SEDUTA – Nel pomeriggio seduta sospesa, ripresa, rinviata sempre a causa delle intemperanze e dell’ostruzionismo dei pentastellati. Si arriva anche a gesti estremi e si vede chiaramente il presidente Grasso sfiorato dal lancio dall’emiciclo di un fascicolo di emendamenti, prontamente afferrato al volo da un assistente d’Aula dietro di lui. Alla fine si decide che il voto, previsto inizialmente per il tardo pomeriggio, slitti alle 19, poi alle 21, poi alle 23.
RENZI – Renzi segue da Milano gli eventi pomeridiani, ma non si lascia scoraggiare: «Al Senato porteremo a casa il risultato oggi, nelle prossime settimane e nei prossimi mesi: non molliamo di un centimetro e con tenacia raggiungeremo l’obiettivo».E sfida i grillini: «Ci contestino, ma il Paese lo cambiamo. Cambiandolo facciamo l’unica cosa che veramente serve: restituire posti di lavoro».

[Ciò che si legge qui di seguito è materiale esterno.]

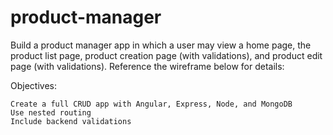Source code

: # product-manager
Build a product manager app in which a user may view a home page, the product list page, product creation page (with validations), and product edit page (with validations). Reference the wireframe below for details:

Objectives:

    Create a full CRUD app with Angular, Express, Node, and MongoDB
    Use nested routing
    Include backend validations
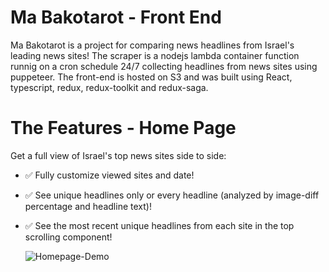 # Ma Bakotarot - Front End
Ma Bakotarot is a project for comparing news headlines from Israel's leading news sites! The scraper is a nodejs lambda container function runnig on a cron schedule 24/7 collecting headlines from news sites using puppeteer. The front-end is hosted on S3 and was built using React, typescript, redux, redux-toolkit and redux-saga.

# The Features - Home Page

Get a full view of Israel's top news sites side to side:

- ✅ Fully customize viewed sites and date!
- ✅ See unique headlines only or every headline (analyzed by image-diff percentage and headline text)!
- ✅ See the most recent unique headlines from each site in the top scrolling component!

  ![Homepage-Demo](./readme-files/homepage-demo.gif)
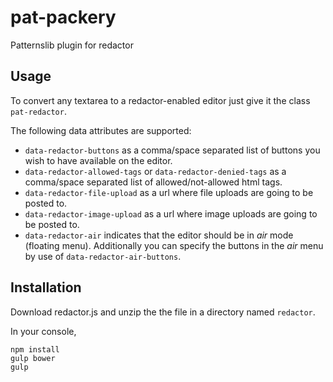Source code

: pat-packery
===========

Patternslib plugin for redactor

Usage
-----

To convert any textarea to a redactor-enabled editor just give it the class `pat-redactor`.

The following data attributes are supported:

* `data-redactor-buttons` as a comma/space separated list of buttons you wish to have available on the editor.
* `data-redactor-allowed-tags` or `data-redactor-denied-tags` as a comma/space separated list of allowed/not-allowed html tags.
* `data-redactor-file-upload` as a url where file uploads are going to be posted to.
* `data-redactor-image-upload` as a url where image uploads are going to be posted to.
* `data-redactor-air` indicates that the editor should be in *air* mode (floating menu). Additionally you can specify the buttons in the *air* menu by use of `data-redactor-air-buttons`.

Installation
------------

Download redactor.js and unzip the the file in a directory named `redactor`.

In your console,

	npm install
	gulp bower
	gulp

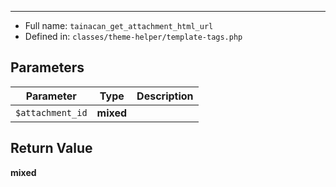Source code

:
***

* Full name: `tainacan_get_attachment_html_url`
* Defined in: `classes/theme-helper/template-tags.php`

## Parameters

| Parameter        | Type      | Description |
|------------------|-----------|-------------|
| `$attachment_id` | **mixed** |             |

## Return Value

**mixed**
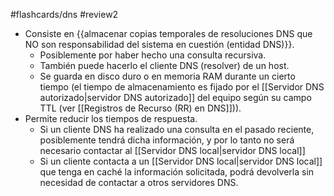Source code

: #flashcards/dns 
#review2 

- Consiste en {{almacenar copias temporales de resoluciones DNS que NO son responsabilidad del sistema en cuestión (entidad DNS)}}.
	- Posiblemente por haber hecho una consulta recursiva.
	- También puede hacerlo el cliente DNS (resolver) de un host.
	- Se guarda en disco duro o en memoria RAM durante un cierto tiempo (el tiempo de almacenamiento es fijado por el [[Servidor DNS autorizado|servidor DNS autorizado]] del equipo según su campo TTL (ver [[Registros de Recurso (RR) en DNS]])).
- Permite reducir los tiempos de respuesta.
	- Si un cliente DNS ha realizado una consulta en el pasado reciente, posiblemente tendrá dicha información, y por lo tanto no será necesario contactar al [[Servidor DNS local|servidor DNS local]]
	- Si un cliente contacta a un [[Servidor DNS local|servidor DNS local]] que tenga en caché la información solicitada, podrá devolverla sin necesidad de contactar a otros servidores DNS.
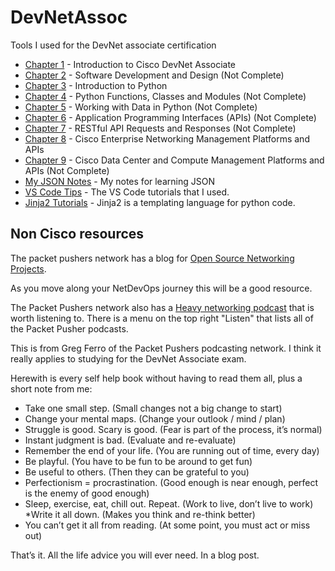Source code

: # DevNetAssoc

Tools I used for the DevNet associate certification

* [Chapter 1](https://github.com/rikosintie/DevNetAssoc/tree/main/chapter01) - Introduction to Cisco DevNet Associate
* [Chapter 2](https://github.com/rikosintie/DevNetAssoc/tree/main/chapter02) - Software Development and Design (Not Complete)
* [Chapter 3](https://github.com/rikosintie/DevNetAssoc/tree/main/chapter03) - Introduction to Python
* [Chapter 4](https://github.com/rikosintie/DevNetAssoc/tree/main/chapter04) - Python Functions, Classes and Modules (Not Complete)
* [Chapter 5](https://github.com/rikosintie/DevNetAssoc/tree/main/chapter05) - Working with Data in Python (Not Complete)
* [Chapter 6](https://github.com/rikosintie/DevNetAssoc/tree/main/chapter06) - Application Programming Interfaces (APIs) (Not Complete)
* [Chapter 7](https://github.com/rikosintie/DevNetAssoc/tree/main/chapter07) - RESTful API Requests and Responses (Not Complete)
* [Chapter 8](https://github.com/rikosintie/DevNetAssoc/tree/main/chapter08) - Cisco Enterprise Networking Management Platforms and APIs
* [Chapter 9](https://github.com/rikosintie/DevNetAssoc/tree/main/chapter09) - Cisco Data Center and Compute Management Platforms and APIs (Not Complete)
* [My JSON Notes](https://github.com/rikosintie/DevNetAssoc/tree/main/json-notes) - My notes for learning JSON
* [VS Code Tips](https://github.com/rikosintie/DevNetAssoc/tree/main/VS_Code) - The VS Code tutorials that I used.
* [Jinja2 Tutorials](https://github.com/rikosintie/DevNetAssoc/tree/main/Jinja2) - Jinja2 is a templating language for python code.

## Non Cisco resources

The packet pushers network has a blog for [Open Source Networking Projects](https://packetpushers.net/blog/open-source-networking-projects/). 

As you move along your NetDevOps journey this will be a good resource.

The Packet Pushers network also has a [Heavy networking podcast](https://packetpushers.net/podcast/heavy-networking/) that is worth listening to. There is a menu on the top right "Listen" that lists all of the Packet Pusher podcasts.

This is from Greg Ferro of the Packet Pushers podcasting network. I think it really applies to studying for the DevNet Associate exam.

Herewith is every self help book without having to read them all, plus a short note from me:

* Take one small step. (Small changes not a big change to start)
* Change your mental maps. (Change your outlook / mind / plan)
* Struggle is good. Scary is good. (Fear is part of the process, it’s normal)
* Instant judgment is bad. (Evaluate and re-evaluate)
* Remember the end of your life. (You are running out of time, every day)
* Be playful. (You have to be fun to be around to get fun)
* Be useful to others. (Then they can be grateful to you)
* Perfectionism = procrastination. (Good enough is near enough, perfect is the enemy of good enough)
* Sleep, exercise, eat, chill out. Repeat. (Work to live, don’t live to work)
*Write it all down. (Makes you think and re-think better)
* You can’t get it all from reading. (At some point, you must act or miss out)

That’s it. All the life advice you will ever need. In a blog post.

OPPOSIZIONE PD – La questione politica è rappresentata non dall’opposizione dei 5 stelle, ma soprattutto dalle difficoltà frapposte al Governo dalla minoranza Pd. 35 esponenti del partito non si arrendono e presentano un loro documento concernente il Jobs act. Il senatore democrat Miguel Gotor (fedelissimo di Bersani) spiega che è firmato da 26 senatori e 9 deputati, membri della Direzione Pd. E Maria Cecilia Guerra presentando il documento afferma: «Voteremo la fiducia al Governo» ma il «ricorso alla fiducia interrompe il dibattito parlamentare e rappresenta le difficoltà del governo nel permettere un confronto in Parlamento della maggioranza».

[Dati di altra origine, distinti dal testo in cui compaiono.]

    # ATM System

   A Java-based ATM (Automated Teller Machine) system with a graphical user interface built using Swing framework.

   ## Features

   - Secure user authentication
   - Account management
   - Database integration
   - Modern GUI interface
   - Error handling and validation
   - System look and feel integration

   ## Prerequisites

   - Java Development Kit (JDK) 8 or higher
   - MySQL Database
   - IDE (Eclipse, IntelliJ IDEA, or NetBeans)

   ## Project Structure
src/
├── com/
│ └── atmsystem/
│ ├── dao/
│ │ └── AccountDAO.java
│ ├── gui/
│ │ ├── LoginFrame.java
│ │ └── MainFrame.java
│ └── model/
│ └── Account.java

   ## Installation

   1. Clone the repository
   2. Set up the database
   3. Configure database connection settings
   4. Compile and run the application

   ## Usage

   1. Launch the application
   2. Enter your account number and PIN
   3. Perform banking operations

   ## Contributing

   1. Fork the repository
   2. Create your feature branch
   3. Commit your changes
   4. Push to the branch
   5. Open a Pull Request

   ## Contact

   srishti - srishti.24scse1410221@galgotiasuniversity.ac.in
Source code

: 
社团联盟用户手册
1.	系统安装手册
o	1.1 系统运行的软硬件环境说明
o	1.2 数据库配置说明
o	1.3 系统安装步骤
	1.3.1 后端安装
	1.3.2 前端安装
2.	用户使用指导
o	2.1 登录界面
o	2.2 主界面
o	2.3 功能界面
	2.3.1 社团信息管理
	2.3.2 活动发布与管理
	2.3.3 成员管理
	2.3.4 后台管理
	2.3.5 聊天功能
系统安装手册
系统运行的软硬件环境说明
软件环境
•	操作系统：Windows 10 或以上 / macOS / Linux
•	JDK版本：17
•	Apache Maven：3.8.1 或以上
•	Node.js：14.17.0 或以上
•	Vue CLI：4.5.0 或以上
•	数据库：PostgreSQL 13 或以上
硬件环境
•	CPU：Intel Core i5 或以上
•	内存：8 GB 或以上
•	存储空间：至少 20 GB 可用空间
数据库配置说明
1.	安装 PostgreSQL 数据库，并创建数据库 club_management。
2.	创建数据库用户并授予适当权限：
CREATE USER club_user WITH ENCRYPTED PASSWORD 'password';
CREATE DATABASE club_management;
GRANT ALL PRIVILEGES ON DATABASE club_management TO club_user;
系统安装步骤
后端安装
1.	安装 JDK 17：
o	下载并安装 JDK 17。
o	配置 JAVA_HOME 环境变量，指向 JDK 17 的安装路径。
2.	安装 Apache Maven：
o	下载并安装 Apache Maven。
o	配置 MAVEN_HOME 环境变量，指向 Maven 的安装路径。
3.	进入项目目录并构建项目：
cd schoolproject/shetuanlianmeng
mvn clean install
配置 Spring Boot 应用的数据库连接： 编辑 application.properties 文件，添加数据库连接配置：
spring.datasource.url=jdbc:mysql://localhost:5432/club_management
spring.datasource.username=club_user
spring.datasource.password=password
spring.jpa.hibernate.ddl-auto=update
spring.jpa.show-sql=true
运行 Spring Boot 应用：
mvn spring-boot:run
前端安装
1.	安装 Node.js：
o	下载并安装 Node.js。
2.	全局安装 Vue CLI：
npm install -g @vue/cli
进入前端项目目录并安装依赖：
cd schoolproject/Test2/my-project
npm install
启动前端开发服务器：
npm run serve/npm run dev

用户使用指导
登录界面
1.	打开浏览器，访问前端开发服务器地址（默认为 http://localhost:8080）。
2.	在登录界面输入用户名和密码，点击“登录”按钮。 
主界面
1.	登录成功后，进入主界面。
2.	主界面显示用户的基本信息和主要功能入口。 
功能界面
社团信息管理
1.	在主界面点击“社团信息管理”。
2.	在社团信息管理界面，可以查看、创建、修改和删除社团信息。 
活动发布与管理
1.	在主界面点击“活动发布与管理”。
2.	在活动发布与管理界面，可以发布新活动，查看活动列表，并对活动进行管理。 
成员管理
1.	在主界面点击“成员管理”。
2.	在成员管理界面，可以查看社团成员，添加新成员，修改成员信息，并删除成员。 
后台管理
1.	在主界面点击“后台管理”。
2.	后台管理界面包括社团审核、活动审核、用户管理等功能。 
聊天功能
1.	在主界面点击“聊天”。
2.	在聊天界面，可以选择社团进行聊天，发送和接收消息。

PAESE – Mentre a Roma si offriva questo bello spettacolo, nel Paese montava la protesta di sindacati e operai contro alcuni contenuti del provvedimento in discussione al Senato. Ha cominciato la Fiom, con il suo Segretario Maurizio Landini che, nel corso di una manifestazione organizzata a Milano, ha affermato che gli operai occuperanno le fabbriche. Ma intanto la base si era già mossa per suo conto. Assemblee e occupazioni ci sono state soprattutto in Toscana, a Firenze, Empoli, Lucca, Prato, Siena, Piombino, Livorno e Pontedera. Manifestazioni anche a Reggio Emilia, la città di Delrio, mentre in Liguria la Cgil ha proclamato uno sciopero per il 15 ottobre. Temo proprio che per Renzi e per l’Italia si prospetti un autunno caldo.